Admissions Review

Ivy Plus / HYPSM / T20

Ivy Plus, HYPSM, and T20 are informal tier labels Korean families use for the most selective US universities — the 8 Ivy League schools plus a short list of equally elite non-Ivy institutions.

Key Facts

  • **Ivy League** = 8 specific schools: Harvard, Yale, Princeton, Columbia, Penn, Brown, Dartmouth, Cornell.
  • **HYPSM** = Harvard, Yale, Princeton, Stanford, MIT — the most selective subset.
  • **Ivy Plus** = 8 Ivies + Stanford + MIT + (usually) Duke, Chicago, Northwestern, Johns Hopkins.
  • **T20** = US News top-20 — varies year to year, but generally the Ivy Plus set plus a few rotating entries.
  • None of these are official categories. They're shorthand, mostly used in Korean college counseling.

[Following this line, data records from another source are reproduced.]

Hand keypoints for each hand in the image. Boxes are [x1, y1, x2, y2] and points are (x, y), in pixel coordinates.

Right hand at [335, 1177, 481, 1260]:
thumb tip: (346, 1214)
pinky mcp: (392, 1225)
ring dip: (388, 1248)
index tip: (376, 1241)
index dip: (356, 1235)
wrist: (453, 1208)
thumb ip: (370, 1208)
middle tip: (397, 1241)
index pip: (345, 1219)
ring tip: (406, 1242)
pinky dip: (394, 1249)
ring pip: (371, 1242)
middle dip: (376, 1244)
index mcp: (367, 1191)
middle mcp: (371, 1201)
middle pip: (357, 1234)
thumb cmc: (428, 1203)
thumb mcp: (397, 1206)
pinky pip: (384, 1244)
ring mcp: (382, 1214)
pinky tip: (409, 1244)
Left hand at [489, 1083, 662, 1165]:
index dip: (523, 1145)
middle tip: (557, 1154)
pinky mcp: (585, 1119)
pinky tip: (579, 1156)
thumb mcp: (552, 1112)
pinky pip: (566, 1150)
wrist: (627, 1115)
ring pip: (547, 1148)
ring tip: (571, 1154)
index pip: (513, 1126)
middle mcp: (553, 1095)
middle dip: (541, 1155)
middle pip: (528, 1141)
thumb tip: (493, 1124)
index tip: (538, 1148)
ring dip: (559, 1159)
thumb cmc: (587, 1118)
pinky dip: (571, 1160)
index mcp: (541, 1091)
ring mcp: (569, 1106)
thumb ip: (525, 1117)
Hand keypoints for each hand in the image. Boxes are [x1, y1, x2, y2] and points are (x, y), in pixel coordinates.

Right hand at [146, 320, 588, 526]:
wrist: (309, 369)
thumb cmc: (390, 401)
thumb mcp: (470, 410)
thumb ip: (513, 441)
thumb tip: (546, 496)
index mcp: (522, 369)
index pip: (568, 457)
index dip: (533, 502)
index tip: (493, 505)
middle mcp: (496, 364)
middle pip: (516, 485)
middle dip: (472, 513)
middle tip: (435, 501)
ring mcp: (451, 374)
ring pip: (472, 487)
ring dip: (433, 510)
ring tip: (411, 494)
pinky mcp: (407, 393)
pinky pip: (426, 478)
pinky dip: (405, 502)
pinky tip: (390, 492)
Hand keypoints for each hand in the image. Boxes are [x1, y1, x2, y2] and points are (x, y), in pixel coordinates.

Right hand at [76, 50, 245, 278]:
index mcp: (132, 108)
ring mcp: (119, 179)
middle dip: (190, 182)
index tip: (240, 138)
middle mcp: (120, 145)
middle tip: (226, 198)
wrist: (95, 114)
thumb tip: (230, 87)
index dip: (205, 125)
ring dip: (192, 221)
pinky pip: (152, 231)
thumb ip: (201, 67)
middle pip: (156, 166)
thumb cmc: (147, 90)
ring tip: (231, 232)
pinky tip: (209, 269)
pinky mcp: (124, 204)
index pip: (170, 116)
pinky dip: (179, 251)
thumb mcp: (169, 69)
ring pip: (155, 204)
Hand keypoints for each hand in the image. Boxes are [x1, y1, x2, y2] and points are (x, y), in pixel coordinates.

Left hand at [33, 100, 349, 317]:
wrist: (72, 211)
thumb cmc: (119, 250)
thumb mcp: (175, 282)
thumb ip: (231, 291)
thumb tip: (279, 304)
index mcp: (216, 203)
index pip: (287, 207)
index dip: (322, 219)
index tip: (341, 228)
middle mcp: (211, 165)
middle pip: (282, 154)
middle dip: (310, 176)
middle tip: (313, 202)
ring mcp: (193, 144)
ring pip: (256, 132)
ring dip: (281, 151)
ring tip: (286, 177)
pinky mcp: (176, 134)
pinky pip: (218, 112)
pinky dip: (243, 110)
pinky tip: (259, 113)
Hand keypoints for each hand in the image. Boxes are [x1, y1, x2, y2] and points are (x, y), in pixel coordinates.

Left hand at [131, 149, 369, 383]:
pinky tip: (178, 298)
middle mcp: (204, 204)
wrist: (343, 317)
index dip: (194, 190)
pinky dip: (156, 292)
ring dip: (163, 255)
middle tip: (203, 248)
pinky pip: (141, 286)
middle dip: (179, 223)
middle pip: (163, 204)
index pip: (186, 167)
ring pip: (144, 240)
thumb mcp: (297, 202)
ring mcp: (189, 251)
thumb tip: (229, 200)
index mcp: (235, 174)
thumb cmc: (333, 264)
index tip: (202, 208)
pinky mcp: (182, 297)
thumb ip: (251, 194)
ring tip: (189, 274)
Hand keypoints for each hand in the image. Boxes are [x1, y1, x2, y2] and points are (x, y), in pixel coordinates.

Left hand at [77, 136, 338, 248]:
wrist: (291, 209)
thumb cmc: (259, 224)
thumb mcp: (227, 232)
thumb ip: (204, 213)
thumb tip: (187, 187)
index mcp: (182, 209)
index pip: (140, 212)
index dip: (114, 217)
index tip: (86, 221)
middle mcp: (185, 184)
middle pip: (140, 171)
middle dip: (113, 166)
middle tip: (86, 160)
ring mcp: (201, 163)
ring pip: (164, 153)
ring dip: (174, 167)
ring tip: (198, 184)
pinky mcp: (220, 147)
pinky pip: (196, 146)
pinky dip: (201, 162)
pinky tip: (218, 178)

Why Korean families obsess over the label

In Korea, the concept of "아이비" is used loosely to mean "top US universities," but the actual Ivy League is a specific athletic conference of 8 schools from the northeastern United States. It's a sports league, not a ranking. Cornell is in the Ivy League. MIT and Stanford are not — even though they're both more selective than most Ivies.

This mismatch — Ivy League membership vs actual selectivity — is the reason "Ivy Plus" and "HYPSM" exist as informal expansions. They try to capture the real selectivity tier that Korean families actually mean when they say "아이비."

The tiers in practice

HYPSM is the top-5 shorthand: Harvard, Yale, Princeton, Stanford, MIT. Admit rates at all five are below 6%. These are the schools where a Korean applicant with a perfect SAT and a strong IB record is still not a lock — because every applicant looks that way.

Ivy Plus is a loose expansion to roughly 12-15 schools. Exact membership depends on who's drawing the list. The safest interpretation: 8 Ivies + Stanford + MIT + Duke + Chicago + Northwestern + Johns Hopkins. Some lists add Caltech, Rice, Vanderbilt, Washington University in St. Louis.

T20 refers to the US News top-20 national universities. The list rotates slightly year to year and includes top public schools like Berkeley, UCLA, Michigan, and Virginia alongside the private Ivy Plus.

Post-SFFA reality

The 2023 Supreme Court ruling in Students for Fair Admissions v. Harvard ended race-conscious admissions at US universities. The practical impact on Asian applicants is still being measured — early data suggests modest improvements in admit rates for Asian-American students at some Ivy Plus schools, but international students from Korea were never covered by US affirmative action in the first place. The change matters most for the admissions environment and messaging, not for Korean applicants' technical status.